Crude oil futures traded lower on Tuesday morning after reports that the US and Iran would begin talks on Friday.
At 9.56 am on Tuesday, April Brent oil futures were at $66.02, down by 0.42 per cent, and March crude oil futures on WTI (West Texas Intermediate) were at $61.92, down by 0.35 per cent.
February crude oil futures were trading at ₹5603 on Multi Commodity Exchange (MCX) during the initial hour of trading on Tuesday against the previous close of ₹5625, down by 0.39 per cent, and March futures were trading at ₹5598 against the previous close of ₹5607, down by 0.16 per cent.
Quoting Iranian and US officials, a Reuters report said that Iran and the US will resume nuclear talks on Friday in Turkey.
US Special Envoy Steve Witkoff and Iranian Foreign Minister Abbas Araqchi will meet in Istanbul in an effort to revive diplomacy over a long-running dispute about Iran’s nuclear programme and dispel fears of a new regional war, while a regional diplomat said representatives from countries such as Saudi Arabia and Egypt would also participate, it said.
US President Donald Trump warned that with big US warships heading to Iran, bad things would probably happen if a deal could not be reached.
Iran is one of the major producers of crude oil in the world market.
In their Commodities Feed for Tuesday, Warren Patterson, Head of Commodities Strategy of ING Think, and Ewa Manthey, Commodities Strategist, said oil prices sold off aggressively on Monday with ICE Brent settling 4.36 per cent lower on the day.
This weakness comes as immediate concerns about US military action in Iran have subsided, and negotiations on a nuclear deal appear imminent. Clearly, the market will be closely following these talks, given the risks that will re-emerge if they break down.
The continued recovery in the US dollar on Monday, following Trump’s nomination of Kevin Warsh as the next Federal Reserve chair also exerted downward pressure on oil prices.
Meanwhile, US has announced reduction of tariffs on India.

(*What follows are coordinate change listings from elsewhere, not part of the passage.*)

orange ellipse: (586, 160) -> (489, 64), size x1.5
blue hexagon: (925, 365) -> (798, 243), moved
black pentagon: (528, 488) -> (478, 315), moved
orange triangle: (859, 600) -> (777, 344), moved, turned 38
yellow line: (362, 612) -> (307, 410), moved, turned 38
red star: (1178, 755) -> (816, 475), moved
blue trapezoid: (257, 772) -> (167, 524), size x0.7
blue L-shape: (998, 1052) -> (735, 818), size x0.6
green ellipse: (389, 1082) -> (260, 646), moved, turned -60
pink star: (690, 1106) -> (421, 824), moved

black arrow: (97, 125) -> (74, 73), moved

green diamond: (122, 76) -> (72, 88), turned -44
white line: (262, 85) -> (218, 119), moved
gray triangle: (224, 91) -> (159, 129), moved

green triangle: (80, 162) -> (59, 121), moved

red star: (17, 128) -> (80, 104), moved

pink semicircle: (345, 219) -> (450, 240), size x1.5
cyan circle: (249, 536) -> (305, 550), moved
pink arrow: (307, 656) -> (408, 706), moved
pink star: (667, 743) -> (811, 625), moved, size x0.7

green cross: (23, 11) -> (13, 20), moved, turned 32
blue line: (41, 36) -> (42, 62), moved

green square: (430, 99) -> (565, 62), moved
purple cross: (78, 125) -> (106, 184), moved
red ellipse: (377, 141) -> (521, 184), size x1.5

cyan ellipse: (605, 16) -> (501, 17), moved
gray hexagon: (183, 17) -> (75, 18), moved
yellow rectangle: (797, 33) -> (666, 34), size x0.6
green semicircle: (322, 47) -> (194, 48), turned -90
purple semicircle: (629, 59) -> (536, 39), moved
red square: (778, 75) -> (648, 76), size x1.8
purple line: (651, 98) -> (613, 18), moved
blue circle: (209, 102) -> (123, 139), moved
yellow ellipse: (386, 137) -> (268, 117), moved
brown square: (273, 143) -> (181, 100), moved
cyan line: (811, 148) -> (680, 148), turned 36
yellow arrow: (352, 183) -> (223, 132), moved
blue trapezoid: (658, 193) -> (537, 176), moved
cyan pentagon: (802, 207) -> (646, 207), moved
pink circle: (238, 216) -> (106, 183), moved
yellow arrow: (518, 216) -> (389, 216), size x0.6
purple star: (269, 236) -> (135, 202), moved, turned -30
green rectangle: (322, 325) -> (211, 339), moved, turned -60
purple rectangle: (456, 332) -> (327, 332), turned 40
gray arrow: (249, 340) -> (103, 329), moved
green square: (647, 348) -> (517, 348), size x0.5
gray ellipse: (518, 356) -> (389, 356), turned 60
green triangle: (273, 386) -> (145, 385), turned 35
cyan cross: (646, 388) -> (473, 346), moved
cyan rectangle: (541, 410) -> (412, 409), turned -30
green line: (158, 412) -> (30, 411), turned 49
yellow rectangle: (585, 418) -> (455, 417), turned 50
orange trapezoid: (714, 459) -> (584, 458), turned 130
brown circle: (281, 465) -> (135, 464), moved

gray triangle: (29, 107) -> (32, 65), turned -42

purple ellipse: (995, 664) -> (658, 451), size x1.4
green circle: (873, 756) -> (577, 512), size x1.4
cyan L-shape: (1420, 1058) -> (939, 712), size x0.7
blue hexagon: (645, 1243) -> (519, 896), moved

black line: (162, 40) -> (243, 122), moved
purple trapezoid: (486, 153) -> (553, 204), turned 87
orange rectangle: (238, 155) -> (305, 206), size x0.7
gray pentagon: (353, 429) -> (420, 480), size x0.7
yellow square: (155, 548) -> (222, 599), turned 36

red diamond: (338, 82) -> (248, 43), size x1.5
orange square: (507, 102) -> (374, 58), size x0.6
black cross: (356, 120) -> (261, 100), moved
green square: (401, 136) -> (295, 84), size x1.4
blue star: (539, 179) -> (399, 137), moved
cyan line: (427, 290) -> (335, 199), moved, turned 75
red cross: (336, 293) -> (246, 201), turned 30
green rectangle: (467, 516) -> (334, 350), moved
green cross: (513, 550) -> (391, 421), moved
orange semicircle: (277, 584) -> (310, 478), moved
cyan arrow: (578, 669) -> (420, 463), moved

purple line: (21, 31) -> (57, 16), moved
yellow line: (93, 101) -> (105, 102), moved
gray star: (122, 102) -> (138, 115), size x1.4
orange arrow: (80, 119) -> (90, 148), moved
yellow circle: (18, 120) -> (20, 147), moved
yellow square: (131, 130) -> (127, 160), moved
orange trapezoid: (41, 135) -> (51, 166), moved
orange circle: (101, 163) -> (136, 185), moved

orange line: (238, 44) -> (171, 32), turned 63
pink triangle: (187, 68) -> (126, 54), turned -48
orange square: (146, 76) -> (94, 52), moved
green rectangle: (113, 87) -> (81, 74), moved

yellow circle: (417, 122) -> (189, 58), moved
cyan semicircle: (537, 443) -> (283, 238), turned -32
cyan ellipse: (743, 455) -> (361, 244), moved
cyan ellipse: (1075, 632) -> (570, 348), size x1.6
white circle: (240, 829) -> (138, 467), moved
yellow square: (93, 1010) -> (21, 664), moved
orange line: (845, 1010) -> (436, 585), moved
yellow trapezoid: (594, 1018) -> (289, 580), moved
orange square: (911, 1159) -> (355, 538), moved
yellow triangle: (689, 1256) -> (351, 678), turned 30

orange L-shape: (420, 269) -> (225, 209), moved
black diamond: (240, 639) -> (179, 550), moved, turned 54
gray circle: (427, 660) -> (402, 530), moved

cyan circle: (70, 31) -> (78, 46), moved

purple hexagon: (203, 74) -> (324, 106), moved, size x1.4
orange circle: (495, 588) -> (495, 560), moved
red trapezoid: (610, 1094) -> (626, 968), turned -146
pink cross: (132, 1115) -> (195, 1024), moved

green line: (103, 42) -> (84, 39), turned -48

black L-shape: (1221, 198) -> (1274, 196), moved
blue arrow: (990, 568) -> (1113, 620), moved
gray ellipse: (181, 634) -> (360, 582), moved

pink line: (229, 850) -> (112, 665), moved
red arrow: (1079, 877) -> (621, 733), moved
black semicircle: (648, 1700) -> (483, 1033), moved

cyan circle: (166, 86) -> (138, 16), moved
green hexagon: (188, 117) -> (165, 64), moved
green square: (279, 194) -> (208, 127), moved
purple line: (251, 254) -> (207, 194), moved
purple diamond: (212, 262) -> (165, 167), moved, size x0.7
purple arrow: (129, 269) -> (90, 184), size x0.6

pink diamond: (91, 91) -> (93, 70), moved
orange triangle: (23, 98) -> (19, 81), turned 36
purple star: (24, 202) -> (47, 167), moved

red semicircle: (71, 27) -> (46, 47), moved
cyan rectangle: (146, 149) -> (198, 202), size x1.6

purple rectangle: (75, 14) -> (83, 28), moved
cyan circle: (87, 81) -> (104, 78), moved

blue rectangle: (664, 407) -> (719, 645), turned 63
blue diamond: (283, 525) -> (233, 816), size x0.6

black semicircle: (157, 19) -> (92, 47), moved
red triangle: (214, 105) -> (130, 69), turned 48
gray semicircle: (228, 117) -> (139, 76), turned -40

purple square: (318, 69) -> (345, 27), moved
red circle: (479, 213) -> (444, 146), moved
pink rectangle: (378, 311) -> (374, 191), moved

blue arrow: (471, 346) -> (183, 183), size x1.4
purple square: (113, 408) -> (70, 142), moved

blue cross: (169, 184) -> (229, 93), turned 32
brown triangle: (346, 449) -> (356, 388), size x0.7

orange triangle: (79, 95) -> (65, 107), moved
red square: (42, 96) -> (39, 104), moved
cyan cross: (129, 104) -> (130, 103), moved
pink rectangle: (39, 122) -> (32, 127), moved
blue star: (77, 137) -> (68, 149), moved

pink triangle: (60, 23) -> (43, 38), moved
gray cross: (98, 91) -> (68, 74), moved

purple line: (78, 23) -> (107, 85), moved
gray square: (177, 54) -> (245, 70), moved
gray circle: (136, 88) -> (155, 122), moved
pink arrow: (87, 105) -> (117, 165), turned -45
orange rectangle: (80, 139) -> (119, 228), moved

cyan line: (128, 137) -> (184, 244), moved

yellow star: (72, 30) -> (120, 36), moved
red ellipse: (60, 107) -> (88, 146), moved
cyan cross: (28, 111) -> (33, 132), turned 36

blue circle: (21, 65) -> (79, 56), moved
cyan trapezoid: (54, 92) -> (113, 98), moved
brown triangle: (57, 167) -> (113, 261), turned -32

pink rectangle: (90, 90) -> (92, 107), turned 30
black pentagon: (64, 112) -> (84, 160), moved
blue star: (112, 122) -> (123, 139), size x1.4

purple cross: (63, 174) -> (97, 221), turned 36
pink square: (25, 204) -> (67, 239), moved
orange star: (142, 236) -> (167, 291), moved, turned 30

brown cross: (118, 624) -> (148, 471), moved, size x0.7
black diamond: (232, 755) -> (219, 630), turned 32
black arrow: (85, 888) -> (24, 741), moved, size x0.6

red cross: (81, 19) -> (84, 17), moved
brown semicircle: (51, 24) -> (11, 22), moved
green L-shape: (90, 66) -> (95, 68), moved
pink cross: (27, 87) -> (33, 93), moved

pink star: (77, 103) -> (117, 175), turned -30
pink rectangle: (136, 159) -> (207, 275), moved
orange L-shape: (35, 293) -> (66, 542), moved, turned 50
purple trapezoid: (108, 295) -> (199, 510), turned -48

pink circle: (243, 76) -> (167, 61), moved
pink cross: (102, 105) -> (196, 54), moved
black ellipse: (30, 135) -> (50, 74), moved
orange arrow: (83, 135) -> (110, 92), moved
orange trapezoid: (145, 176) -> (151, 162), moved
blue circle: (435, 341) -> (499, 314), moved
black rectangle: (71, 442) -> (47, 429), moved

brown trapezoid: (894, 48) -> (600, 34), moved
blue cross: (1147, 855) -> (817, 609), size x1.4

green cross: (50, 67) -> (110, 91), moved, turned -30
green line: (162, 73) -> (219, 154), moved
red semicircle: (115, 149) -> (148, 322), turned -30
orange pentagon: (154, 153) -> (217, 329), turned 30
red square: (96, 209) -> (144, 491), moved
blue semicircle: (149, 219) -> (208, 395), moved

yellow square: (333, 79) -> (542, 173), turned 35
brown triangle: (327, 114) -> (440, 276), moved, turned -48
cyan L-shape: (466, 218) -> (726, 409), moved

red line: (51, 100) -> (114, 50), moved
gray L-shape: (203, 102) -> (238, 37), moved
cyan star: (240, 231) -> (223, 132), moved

In a post on the social media platform Truth Social, Trump said the US would reduce reciprocal tariff on India from 25 per cent to 18 per cent.
“It was an Honor to speak with Prime Minister Modi, of India, this morning. He is one of my greatest friends and, a Powerful and Respected Leader of his Country,” Trump said.
ING Think’s Warren Patterson and Ewa Manthey said the US and India agreed on a trade deal under which the US will lower tariffs on Indian goods from 25 per cent to 18 per cent and remove the additional 25 per cent tariff imposed on India for its purchases of Russian oil.
“If we do see this happen, it will only lead to a further increase in the amount of Russian oil floating at sea. This further pressures the Urals discount to attract buyers. A lack of buyers means Russia would ultimately be forced to reduce output, tightening up the oil market. Indian refiners have already reduced their purchases of Russian oil following US sanctions on Rosneft and Lukoil, and the EU ban on refined product imports made from Russian oil. Indian imports of Russian oil are estimated to be in the region of 1.1-1.2 million barrels a day in January, down from around 1.8 million barrels a day in November 2025,” they said.
February natural gas futures were trading at ₹291.10 on MCX during the initial hour of trading on Tuesday against the previous close of ₹294.90, down by 1.29 per cent.
On the National Commodities and Derivatives Exchange (NCDEX), February guargum contracts were trading at ₹10477 in the initial hour of trading on Tuesday against the previous close of ₹10179, up by 2.93 per cent.
March jeera futures were trading at ₹24150 on NCDEX in the initial hour of trading on Tuesday against the previous close of ₹23870, up by 1.17 per cent.